● EXERCISE: Put the lines into a JSON list of strings, one string per line and no blank lines. Begin at the line that contains "elevation (m): 2500" and stop after the line that contains "county / district: Mendocino", with both of those lines included and nothing from outside that stretch of rows.

'''

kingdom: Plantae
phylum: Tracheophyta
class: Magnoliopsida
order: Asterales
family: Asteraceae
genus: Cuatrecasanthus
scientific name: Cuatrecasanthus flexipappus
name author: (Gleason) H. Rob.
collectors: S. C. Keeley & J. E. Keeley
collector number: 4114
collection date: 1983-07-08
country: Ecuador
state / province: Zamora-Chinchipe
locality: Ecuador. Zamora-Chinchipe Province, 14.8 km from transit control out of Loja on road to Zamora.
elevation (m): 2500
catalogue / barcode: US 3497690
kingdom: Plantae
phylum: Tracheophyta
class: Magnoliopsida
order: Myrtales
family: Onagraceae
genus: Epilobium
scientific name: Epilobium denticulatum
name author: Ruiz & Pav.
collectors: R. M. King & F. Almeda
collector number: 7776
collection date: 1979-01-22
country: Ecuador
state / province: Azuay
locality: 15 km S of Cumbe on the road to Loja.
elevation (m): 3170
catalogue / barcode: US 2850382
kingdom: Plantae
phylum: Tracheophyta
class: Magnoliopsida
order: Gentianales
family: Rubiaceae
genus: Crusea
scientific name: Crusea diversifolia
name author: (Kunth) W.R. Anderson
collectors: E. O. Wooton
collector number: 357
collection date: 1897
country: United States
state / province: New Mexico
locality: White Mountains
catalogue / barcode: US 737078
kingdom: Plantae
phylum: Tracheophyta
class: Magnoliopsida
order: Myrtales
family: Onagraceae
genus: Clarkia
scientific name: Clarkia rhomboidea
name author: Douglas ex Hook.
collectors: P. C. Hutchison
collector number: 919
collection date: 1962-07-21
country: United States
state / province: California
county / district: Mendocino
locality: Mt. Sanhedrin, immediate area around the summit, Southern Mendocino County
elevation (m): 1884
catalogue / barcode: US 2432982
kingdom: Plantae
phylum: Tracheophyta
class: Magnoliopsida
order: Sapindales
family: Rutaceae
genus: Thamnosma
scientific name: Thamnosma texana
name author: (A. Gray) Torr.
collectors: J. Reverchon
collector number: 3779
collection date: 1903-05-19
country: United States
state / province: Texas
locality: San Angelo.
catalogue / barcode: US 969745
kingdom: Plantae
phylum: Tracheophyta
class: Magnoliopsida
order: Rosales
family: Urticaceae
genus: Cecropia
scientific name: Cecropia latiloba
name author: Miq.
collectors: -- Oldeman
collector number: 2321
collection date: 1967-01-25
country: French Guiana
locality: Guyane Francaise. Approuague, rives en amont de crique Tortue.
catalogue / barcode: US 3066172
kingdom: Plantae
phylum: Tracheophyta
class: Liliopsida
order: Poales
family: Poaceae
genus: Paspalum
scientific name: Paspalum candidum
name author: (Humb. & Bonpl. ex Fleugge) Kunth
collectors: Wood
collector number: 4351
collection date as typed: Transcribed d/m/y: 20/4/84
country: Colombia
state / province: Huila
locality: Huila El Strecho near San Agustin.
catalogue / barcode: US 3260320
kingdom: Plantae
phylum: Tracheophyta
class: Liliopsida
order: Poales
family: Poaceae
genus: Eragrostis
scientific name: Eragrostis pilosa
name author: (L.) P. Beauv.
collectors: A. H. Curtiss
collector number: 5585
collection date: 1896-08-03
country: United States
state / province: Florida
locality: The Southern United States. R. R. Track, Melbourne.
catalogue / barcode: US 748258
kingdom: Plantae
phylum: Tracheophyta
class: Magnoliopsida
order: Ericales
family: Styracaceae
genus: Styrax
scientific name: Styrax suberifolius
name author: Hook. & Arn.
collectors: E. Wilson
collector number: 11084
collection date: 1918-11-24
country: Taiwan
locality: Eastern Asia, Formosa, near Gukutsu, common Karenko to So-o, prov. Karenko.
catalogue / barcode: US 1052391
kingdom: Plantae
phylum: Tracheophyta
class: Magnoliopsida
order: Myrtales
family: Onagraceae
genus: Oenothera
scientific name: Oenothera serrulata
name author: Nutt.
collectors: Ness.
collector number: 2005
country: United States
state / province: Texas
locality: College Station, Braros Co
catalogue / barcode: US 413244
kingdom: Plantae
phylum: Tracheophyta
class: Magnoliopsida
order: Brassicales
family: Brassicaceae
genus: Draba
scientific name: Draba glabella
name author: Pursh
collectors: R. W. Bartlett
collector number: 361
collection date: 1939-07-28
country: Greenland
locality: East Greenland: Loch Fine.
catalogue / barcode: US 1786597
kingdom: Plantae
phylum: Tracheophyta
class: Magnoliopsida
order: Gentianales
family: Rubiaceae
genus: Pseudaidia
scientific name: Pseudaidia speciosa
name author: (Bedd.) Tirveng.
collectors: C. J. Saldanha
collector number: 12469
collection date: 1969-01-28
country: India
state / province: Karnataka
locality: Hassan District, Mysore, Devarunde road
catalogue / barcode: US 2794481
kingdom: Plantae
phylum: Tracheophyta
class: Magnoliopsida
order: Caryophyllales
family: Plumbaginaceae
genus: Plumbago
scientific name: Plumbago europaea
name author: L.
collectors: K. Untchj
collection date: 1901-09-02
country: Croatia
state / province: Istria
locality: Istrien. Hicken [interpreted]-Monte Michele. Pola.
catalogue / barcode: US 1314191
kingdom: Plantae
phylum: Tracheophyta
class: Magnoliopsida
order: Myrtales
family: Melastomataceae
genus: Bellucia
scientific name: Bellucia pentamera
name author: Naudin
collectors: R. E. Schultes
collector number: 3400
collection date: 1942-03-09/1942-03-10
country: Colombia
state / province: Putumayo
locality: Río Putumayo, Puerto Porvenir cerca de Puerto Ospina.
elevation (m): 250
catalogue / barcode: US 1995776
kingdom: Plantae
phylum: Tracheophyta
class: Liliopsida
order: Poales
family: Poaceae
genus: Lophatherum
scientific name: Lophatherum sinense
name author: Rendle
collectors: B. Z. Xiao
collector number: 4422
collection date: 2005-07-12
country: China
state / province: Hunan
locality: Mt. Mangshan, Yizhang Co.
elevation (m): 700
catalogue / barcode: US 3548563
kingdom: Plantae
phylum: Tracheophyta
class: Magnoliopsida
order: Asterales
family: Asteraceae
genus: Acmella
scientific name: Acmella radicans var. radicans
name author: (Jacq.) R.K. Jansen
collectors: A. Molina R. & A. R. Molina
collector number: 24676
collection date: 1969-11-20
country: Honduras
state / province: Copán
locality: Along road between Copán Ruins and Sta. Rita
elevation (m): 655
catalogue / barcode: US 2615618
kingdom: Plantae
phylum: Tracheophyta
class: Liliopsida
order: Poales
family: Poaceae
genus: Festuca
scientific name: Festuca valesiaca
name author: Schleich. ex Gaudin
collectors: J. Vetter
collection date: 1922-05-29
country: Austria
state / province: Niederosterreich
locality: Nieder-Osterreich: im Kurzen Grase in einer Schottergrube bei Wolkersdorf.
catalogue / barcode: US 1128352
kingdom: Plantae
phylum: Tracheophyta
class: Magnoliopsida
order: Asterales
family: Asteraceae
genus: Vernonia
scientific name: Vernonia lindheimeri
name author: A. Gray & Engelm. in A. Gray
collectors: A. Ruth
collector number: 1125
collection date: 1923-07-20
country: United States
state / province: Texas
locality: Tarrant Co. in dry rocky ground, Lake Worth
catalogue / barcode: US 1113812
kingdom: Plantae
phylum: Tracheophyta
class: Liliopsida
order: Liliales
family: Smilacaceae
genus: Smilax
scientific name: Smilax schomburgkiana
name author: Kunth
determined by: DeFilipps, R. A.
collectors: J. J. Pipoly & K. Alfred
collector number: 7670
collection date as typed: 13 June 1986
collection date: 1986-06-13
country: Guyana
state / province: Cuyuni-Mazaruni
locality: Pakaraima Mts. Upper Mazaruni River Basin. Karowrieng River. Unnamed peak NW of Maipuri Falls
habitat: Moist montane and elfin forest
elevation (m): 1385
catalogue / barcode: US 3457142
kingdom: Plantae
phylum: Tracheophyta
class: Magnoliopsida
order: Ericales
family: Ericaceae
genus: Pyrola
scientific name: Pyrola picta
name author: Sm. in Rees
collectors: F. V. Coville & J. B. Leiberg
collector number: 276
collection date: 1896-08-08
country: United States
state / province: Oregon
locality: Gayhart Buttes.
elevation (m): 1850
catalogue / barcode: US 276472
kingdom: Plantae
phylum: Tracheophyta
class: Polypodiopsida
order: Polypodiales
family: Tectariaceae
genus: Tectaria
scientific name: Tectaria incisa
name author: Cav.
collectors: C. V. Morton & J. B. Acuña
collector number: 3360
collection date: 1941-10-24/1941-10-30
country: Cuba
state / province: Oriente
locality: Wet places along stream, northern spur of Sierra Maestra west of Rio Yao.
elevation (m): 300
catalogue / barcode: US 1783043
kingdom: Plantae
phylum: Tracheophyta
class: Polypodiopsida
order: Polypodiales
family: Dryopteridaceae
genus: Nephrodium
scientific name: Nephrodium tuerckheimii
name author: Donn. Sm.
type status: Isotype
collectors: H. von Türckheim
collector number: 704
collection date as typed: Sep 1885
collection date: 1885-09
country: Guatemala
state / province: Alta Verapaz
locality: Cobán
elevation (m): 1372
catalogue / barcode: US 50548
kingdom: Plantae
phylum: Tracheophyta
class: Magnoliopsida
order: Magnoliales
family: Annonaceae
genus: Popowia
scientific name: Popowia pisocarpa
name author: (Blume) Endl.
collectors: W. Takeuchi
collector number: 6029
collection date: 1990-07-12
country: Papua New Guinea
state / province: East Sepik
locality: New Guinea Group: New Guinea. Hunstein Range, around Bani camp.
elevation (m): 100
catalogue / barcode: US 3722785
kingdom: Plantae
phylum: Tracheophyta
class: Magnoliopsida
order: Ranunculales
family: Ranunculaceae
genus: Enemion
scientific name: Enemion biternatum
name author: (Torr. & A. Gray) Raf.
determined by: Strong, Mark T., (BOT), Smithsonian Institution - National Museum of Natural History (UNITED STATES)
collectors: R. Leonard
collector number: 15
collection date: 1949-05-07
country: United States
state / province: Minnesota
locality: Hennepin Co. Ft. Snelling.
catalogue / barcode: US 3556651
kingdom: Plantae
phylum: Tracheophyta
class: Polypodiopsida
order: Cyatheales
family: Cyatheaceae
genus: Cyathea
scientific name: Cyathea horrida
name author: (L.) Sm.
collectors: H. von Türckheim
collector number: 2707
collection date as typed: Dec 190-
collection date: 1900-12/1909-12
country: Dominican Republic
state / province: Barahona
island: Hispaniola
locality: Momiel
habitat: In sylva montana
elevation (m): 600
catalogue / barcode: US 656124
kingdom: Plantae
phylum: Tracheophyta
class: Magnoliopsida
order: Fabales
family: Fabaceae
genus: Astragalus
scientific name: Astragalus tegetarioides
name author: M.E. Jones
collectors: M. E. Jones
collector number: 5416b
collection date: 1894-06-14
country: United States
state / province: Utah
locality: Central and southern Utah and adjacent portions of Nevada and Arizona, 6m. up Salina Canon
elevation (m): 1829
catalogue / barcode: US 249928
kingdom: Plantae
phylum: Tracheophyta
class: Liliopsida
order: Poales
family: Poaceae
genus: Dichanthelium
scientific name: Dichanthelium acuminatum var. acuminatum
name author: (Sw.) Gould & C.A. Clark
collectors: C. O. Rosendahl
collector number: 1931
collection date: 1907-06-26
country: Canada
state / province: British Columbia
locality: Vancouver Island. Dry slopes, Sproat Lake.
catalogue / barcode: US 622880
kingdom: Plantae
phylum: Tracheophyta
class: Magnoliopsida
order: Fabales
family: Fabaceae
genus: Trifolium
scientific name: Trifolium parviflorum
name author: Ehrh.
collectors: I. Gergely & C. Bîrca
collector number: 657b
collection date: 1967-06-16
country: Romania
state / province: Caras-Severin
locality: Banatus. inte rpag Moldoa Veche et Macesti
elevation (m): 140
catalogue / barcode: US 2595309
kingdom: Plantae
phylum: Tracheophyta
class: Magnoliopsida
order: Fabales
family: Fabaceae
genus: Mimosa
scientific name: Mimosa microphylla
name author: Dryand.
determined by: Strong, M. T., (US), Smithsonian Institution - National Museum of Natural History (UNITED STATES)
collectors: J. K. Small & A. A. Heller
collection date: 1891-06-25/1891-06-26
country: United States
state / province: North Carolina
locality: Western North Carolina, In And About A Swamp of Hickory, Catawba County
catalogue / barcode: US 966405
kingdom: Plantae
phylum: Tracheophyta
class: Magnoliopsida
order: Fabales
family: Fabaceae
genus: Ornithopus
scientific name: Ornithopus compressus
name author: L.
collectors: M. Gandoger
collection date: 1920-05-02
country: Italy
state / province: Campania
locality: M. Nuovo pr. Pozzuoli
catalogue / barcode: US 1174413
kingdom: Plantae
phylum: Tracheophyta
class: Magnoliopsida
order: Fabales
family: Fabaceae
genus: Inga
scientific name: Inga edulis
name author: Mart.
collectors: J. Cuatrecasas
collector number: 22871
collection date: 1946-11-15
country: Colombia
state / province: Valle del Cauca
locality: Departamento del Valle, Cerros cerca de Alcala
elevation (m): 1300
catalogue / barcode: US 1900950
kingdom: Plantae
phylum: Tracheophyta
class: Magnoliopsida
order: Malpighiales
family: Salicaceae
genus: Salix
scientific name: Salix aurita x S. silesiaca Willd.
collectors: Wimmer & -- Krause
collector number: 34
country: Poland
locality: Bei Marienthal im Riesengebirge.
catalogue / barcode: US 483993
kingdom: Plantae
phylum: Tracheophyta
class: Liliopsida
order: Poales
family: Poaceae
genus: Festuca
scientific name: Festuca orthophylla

'''

● ANSWER BELOW:
[
  "elevation (m): 2500",
  "catalogue / barcode: US 3497690",
  "kingdom: Plantae",
  "phylum: Tracheophyta",
  "class: Magnoliopsida",
  "order: Myrtales",
  "family: Onagraceae",
  "genus: Epilobium",
  "scientific name: Epilobium denticulatum",
  "name author: Ruiz & Pav.",
  "collectors: R. M. King & F. Almeda",
  "collector number: 7776",
  "collection date: 1979-01-22",
  "country: Ecuador",
  "state / province: Azuay",
  "locality: 15 km S of Cumbe on the road to Loja.",
  "elevation (m): 3170",
  "catalogue / barcode: US 2850382",
  "kingdom: Plantae",
  "phylum: Tracheophyta",
  "class: Magnoliopsida",
  "order: Gentianales",
  "family: Rubiaceae",
  "genus: Crusea",
  "scientific name: Crusea diversifolia",
  "name author: (Kunth) W.R. Anderson",
  "collectors: E. O. Wooton",
  "collector number: 357",
  "collection date: 1897",
  "country: United States",
  "state / province: New Mexico",
  "locality: White Mountains",
  "catalogue / barcode: US 737078",
  "kingdom: Plantae",
  "phylum: Tracheophyta",
  "class: Magnoliopsida",
  "order: Myrtales",
  "family: Onagraceae",
  "genus: Clarkia",
  "scientific name: Clarkia rhomboidea",
  "name author: Douglas ex Hook.",
  "collectors: P. C. Hutchison",
  "collector number: 919",
  "collection date: 1962-07-21",
  "country: United States",
  "state / province: California",
  "county / district: Mendocino"
]